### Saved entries

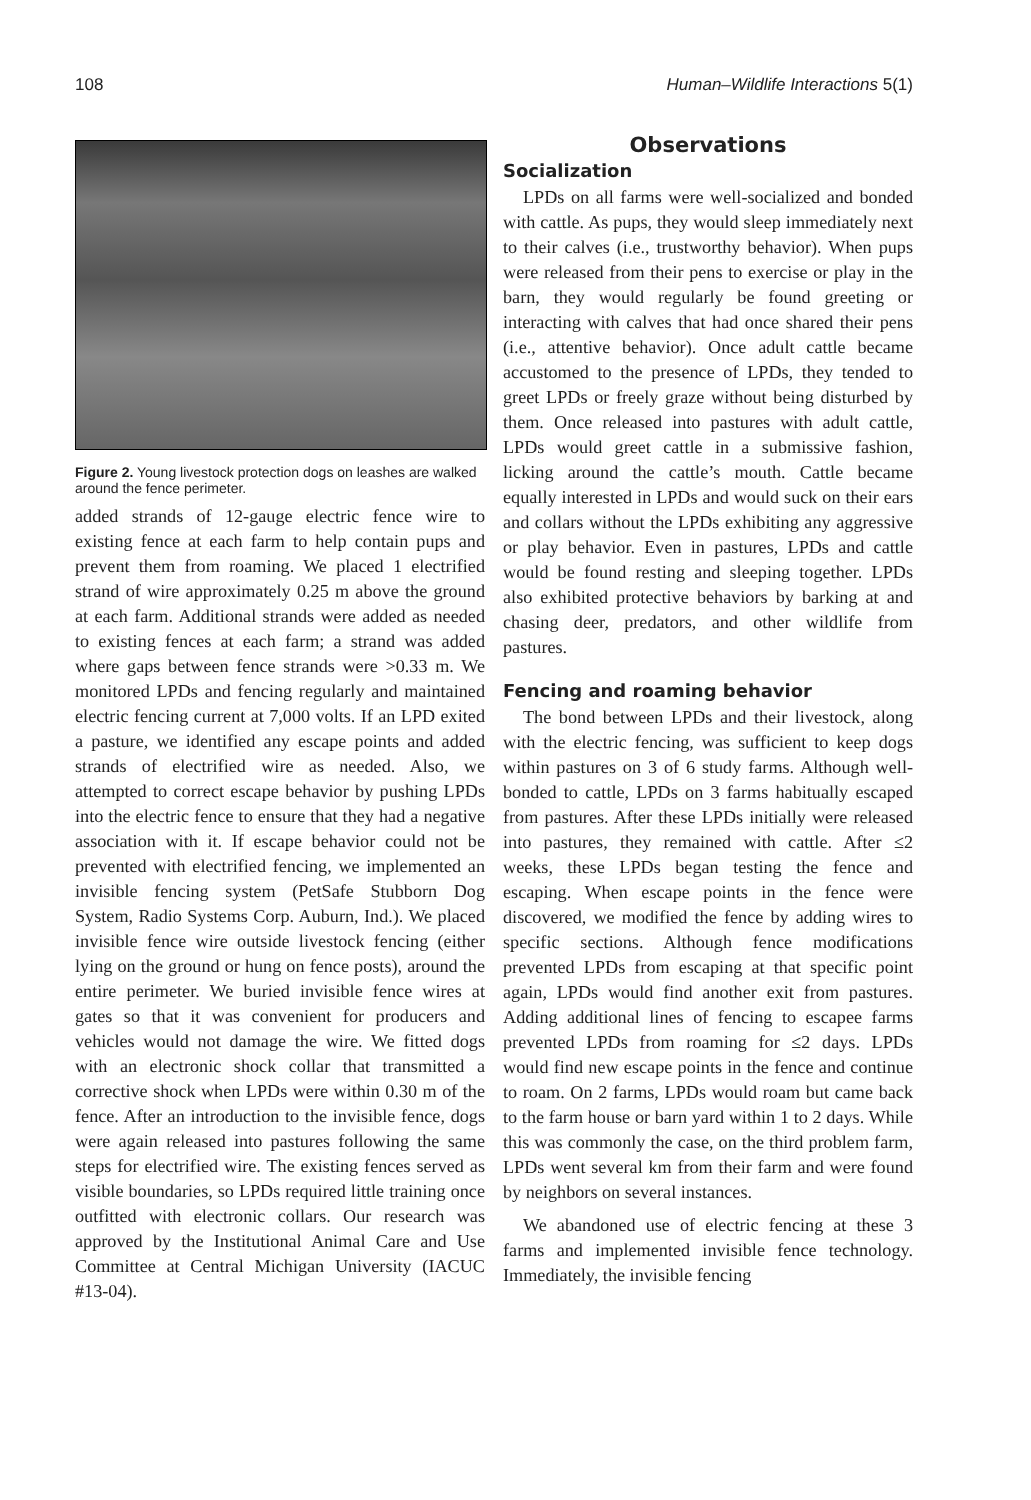108 Human–Wildlife Interactions 5(1)
Figure 2. Young livestock protection dogs on leashes are walked around the fence perimeter.
added strands of 12-gauge electric fence wire to existing fence at each farm to help contain pups and prevent them from roaming. We placed 1 electrified strand of wire approximately 0.25 m above the ground at each farm. Additional strands were added as needed to existing fences at each farm; a strand was added where gaps between fence strands were >0.33 m. We monitored LPDs and fencing regularly and maintained electric fencing current at 7,000 volts. If an LPD exited a pasture, we identified any escape points and added strands of electrified wire as needed. Also, we attempted to correct escape behavior by pushing LPDs into the electric fence to ensure that they had a negative association with it. If escape behavior could not be prevented with electrified fencing, we implemented an invisible fencing system (PetSafe Stubborn Dog System, Radio Systems Corp. Auburn, Ind.). We placed invisible fence wire outside livestock fencing (either lying on the ground or hung on fence posts), around the entire perimeter. We buried invisible fence wires at gates so that it was convenient for producers and vehicles would not damage the wire. We fitted dogs with an electronic shock collar that transmitted a corrective shock when LPDs were within 0.30 m of the fence. After an introduction to the invisible fence, dogs were again released into pastures following the same steps for electrified wire. The existing fences served as visible boundaries, so LPDs required little training once outfitted with electronic collars. Our research was approved by the Institutional Animal Care and Use Committee at Central Michigan University (IACUC #13-04).
Observations
Socialization
LPDs on all farms were well-socialized and bonded with cattle. As pups, they would sleep immediately next to their calves (i.e., trustworthy behavior). When pups were released from their pens to exercise or play in the barn, they would regularly be found greeting or interacting with calves that had once shared their pens (i.e., attentive behavior). Once adult cattle became accustomed to the presence of LPDs, they tended to greet LPDs or freely graze without being disturbed by them. Once released into pastures with adult cattle, LPDs would greet cattle in a submissive fashion, licking around the cattle’s mouth. Cattle became equally interested in LPDs and would suck on their ears and collars without the LPDs exhibiting any aggressive or play behavior. Even in pastures, LPDs and cattle would be found resting and sleeping together. LPDs also exhibited protective behaviors by barking at and chasing deer, predators, and other wildlife from pastures.
Fencing and roaming behavior
The bond between LPDs and their livestock, along with the electric fencing, was sufficient to keep dogs within pastures on 3 of 6 study farms. Although well-bonded to cattle, LPDs on 3 farms habitually escaped from pastures. After these LPDs initially were released into pastures, they remained with cattle. After ≤2 weeks, these LPDs began testing the fence and escaping. When escape points in the fence were discovered, we modified the fence by adding wires to specific sections. Although fence modifications prevented LPDs from escaping at that specific point again, LPDs would find another exit from pastures. Adding additional lines of fencing to escapee farms prevented LPDs from roaming for ≤2 days. LPDs would find new escape points in the fence and continue to roam. On 2 farms, LPDs would roam but came back to the farm house or barn yard within 1 to 2 days. While this was commonly the case, on the third problem farm, LPDs went several km from their farm and were found by neighbors on several instances.
We abandoned use of electric fencing at these 3 farms and implemented invisible fence technology. Immediately, the invisible fencing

### Task to complete
With the first line being the one containing "LPDs on all" and the last line the one containing "Fencing and roaming behavior", transcribe exactly the lines above that fall in that range.

### Exercise result
LPDs on all farms were well-socialized and bonded with cattle. As pups, they would sleep immediately next to their calves (i.e., trustworthy behavior). When pups were released from their pens to exercise or play in the barn, they would regularly be found greeting or interacting with calves that had once shared their pens (i.e., attentive behavior). Once adult cattle became accustomed to the presence of LPDs, they tended to greet LPDs or freely graze without being disturbed by them. Once released into pastures with adult cattle, LPDs would greet cattle in a submissive fashion, licking around the cattle’s mouth. Cattle became equally interested in LPDs and would suck on their ears and collars without the LPDs exhibiting any aggressive or play behavior. Even in pastures, LPDs and cattle would be found resting and sleeping together. LPDs also exhibited protective behaviors by barking at and chasing deer, predators, and other wildlife from pastures.
Fencing and roaming behavior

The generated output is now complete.